TEXTAUSZUG:
* * * *

Zu Gast sind diesmal der sächsische Justizminister Sebastian Gemkow, Bayerns Innenminister Joachim Herrmann, Linken-Parteivorsitzende Katja Kipping, der syrische Videoblogger Abdul Abbasi und der Leiter des Recherchenetzwerks von NDR, WDR und Süddeutscher Zeitung, Georg Mascolo.

"Es gibt keine Versäumnisse"

Will nimmt sich zuerst Sebastian Gemkow zur Brust und möchte vom sächsischen Justizminister wissen, welche Fehler im Umgang mit al-Bakr gemacht wurden. Die erstaunliche Antwort: keine. "Der Vollzug muss rechtsstaatlichen Vorgaben folgen. Aufgrund der Prognose, dass der Verdächtige nicht suizidgefährdet sei, hatten die Beamten nicht mehr Spielraum", sagt Gremkow.  Eine Gefängnispsychologin hatte dem verhinderten Selbstmordattentäter nach seiner Festnahme attestiert, nicht akut selbstmordgefährdet zu sein - die Leitung der JVA Leipzig verlängerte die Kontrollintervalle von al-Bakrs Zelle in der Folge von 15 Minuten auf eine halbe Stunde, was dem Gefangenen genug Zeit verschaffte, seinen Selbstmord vorzubereiten.

Hängte sich in seiner Zelle auf: Jaber al-Bakr

Hängte sich in seiner Zelle auf: Jaber al-Bakr

(Foto: picture alliance / dpa)

Als Will es anders versucht und von Gemkow wissen möchte, welche Fehler er bei sich selbst sehe, schweigt der Justizminister erst sehr lange und lenkt die Frage schließlich in umständlichstem Behördendeutsch um: "Es gibt keine Versäumnisse, weil verhältnismäßig gehandelt worden ist." Es sei stattdessen vielmehr so gewesen, dass die Justizvollzugsbeamten bei allen Aktionen des Gefangenen auch an ihr eigenes Wohl hätten denken müssen: "Die Bediensteten mussten abwägen, was für eine Gefahr von dem Gefangenen ausgeht."

* * * *

AUSGELESENES MATERIAL:
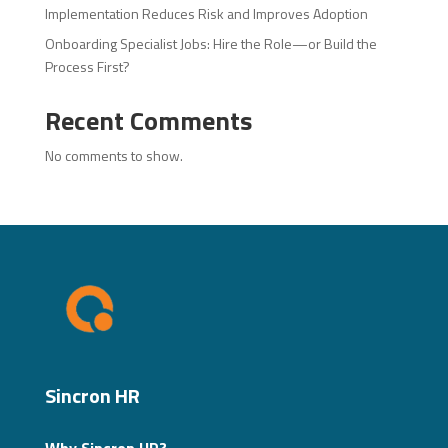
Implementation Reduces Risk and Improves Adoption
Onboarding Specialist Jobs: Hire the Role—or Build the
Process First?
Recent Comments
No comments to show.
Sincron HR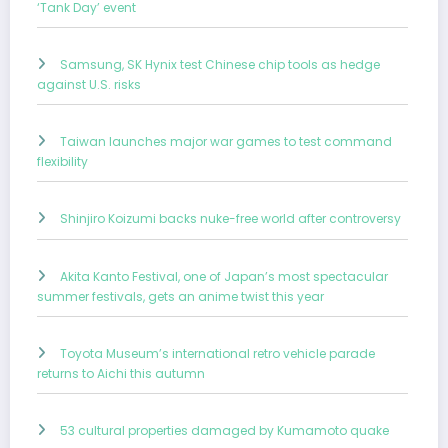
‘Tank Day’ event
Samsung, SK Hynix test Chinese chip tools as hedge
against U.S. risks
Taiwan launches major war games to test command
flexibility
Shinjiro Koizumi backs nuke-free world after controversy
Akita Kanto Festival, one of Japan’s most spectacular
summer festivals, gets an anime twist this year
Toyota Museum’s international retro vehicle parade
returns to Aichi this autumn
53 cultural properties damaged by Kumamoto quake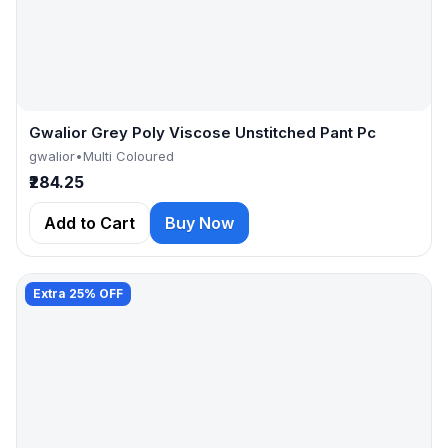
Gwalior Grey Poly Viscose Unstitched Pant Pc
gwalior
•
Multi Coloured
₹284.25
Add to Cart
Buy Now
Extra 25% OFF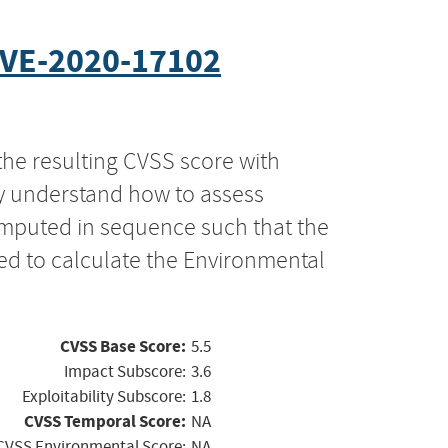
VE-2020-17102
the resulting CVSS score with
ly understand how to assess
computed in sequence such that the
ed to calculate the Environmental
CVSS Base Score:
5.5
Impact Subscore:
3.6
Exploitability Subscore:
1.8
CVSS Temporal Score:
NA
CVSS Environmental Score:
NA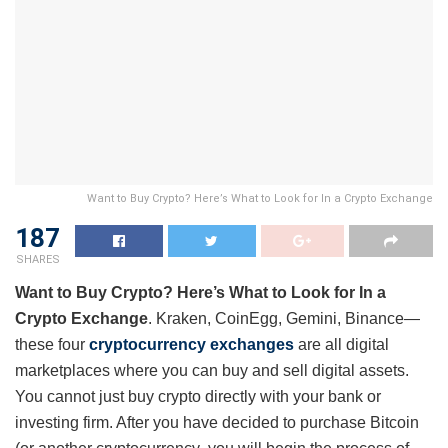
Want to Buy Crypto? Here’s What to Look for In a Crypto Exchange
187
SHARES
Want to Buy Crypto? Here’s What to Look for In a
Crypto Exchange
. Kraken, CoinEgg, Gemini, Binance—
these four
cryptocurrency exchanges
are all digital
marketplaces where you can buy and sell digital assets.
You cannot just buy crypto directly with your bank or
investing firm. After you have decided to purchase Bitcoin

* * * *

IHRE AUFGABE: Schreiben Sie den Textauszug von "Will nimmt sich" bis "alliance / dpa)" neu und setzen Sie dabei "Anstaltspsychologin" an die Stelle von "Gefängnispsychologin".

ANTWORTBEREICH:
Will nimmt sich zuerst Sebastian Gemkow zur Brust und möchte vom sächsischen Justizminister wissen, welche Fehler im Umgang mit al-Bakr gemacht wurden. Die erstaunliche Antwort: keine. "Der Vollzug muss rechtsstaatlichen Vorgaben folgen. Aufgrund der Prognose, dass der Verdächtige nicht suizidgefährdet sei, hatten die Beamten nicht mehr Spielraum", sagt Gremkow.  Eine Anstaltspsychologin hatte dem verhinderten Selbstmordattentäter nach seiner Festnahme attestiert, nicht akut selbstmordgefährdet zu sein - die Leitung der JVA Leipzig verlängerte die Kontrollintervalle von al-Bakrs Zelle in der Folge von 15 Minuten auf eine halbe Stunde, was dem Gefangenen genug Zeit verschaffte, seinen Selbstmord vorzubereiten.

Hängte sich in seiner Zelle auf: Jaber al-Bakr

Hängte sich in seiner Zelle auf: Jaber al-Bakr

(Foto: picture alliance / dpa)